I really do think Arctic Monkeys have always been a substantial step ahead of their British indie rock cousins, not just because of Alex Turner’s superior, witty social commentary, but because the band’s progression as musicians has been a joy to listen to. From the wiry post-Libertines indie of their debut, through the melancholy surf rock of Favourite Worst Nightmare, to the dramatic Scott Walker balladry of Turner’s Last Shadow Puppets side project, it’s clear that their influences are far-reaching and constantly in flux, and they’ve never been afraid of channelling other sounds through what could otherwise be a pretty typical British aesthetic.
August will see the release of their third album, entitled Humbug, but before then, we are now privvy to the forthcoming lead single, “Crying Lightning”. A brief approximation would suggest the following result: it sounds like a hybrid of much of the second album, crossed with the epic grandeur of The Age Of The Understatement. It’s presently unclear which of the two producers (James Ford, Josh Homme) is responsible for this particular cut, but there are certainly elements of both individuals’ œuvre. There’s a chilling, carnival, forest vibe that echoes Queens of the Stone Age circa-Lullabies to Paralyze, but this is complemented by the breathy sense of space that I so loved on older songs like “Do Me A Favour” and “Fluorescent Adolescent”. For certain, the drums are less crisp and more military than on their sophomore effort; meanwhile, the gnarled tone of the bass and the eerie Theremin-esque guitar solo are very reminiscent of the output of Josh Homme’s day job.

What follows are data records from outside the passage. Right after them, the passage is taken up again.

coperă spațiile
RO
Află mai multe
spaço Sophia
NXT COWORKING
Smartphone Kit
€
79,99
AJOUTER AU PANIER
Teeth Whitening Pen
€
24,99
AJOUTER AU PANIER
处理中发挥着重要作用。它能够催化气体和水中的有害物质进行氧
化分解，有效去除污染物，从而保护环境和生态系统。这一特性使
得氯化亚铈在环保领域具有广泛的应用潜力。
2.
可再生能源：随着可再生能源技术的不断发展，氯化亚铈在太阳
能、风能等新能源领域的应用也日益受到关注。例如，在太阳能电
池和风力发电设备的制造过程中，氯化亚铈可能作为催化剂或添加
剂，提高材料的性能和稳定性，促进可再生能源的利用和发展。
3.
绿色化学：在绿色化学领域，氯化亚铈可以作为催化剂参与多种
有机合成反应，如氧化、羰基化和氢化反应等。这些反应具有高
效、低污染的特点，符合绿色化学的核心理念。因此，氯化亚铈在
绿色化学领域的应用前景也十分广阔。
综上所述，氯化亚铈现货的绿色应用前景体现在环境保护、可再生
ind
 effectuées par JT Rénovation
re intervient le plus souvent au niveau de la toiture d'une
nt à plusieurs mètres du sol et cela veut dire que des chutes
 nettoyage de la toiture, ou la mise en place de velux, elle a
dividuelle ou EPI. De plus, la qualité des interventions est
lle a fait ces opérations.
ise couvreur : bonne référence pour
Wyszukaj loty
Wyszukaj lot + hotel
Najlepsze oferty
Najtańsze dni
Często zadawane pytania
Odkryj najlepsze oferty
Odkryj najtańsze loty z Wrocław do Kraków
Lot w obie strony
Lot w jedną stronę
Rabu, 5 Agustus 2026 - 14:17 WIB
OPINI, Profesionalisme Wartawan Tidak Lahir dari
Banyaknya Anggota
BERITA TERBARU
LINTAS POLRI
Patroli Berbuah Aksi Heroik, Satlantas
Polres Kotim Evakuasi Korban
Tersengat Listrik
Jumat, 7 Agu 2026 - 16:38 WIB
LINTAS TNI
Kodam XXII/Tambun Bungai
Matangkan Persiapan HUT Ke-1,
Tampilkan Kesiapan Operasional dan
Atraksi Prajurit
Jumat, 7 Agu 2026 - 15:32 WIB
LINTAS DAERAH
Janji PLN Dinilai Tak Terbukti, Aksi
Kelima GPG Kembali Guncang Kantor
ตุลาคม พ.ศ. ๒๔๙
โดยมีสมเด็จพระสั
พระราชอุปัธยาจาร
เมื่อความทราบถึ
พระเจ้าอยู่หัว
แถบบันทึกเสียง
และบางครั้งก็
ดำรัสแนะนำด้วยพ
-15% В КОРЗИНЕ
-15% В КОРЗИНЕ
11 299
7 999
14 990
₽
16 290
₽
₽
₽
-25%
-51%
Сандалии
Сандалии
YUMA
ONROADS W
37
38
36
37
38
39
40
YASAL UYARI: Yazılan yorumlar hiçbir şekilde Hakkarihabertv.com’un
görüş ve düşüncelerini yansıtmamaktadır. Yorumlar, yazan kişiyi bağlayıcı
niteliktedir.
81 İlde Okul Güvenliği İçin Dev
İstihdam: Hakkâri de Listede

Predictably, the lyrics reveal plenty of nuanced details, from the references to “pick and mix” and “strawberry lace” (which immediately reminded me of Jarvis Cocker’s similarly creepy confectionery in “The Wickerman”), to the humidity of lines like “And your past times consisted of the strange / And twisted and deranged”. Turner is evidently frustrated about something, and the cracks in his armour are appropriated in his lavish descriptions of the subject of the song – who “puff[s] your chest out like you never lost a war”.
Only the rest of the album will tell to what extent Arctic Monkeys have let their travels of the last couple of years percolate into their music, but on the evidence of “Crying Lightning”, they’ve lost none of their knack for deriving catchy melodies from surprisingly tuneless chord changes; they’re still willing to pile on the drama and the frisson through Alex Turner’s developed and mature lyrics; and, in all honesty, I can’t really imagine Humbug leaving the charts this side of the apocalypse.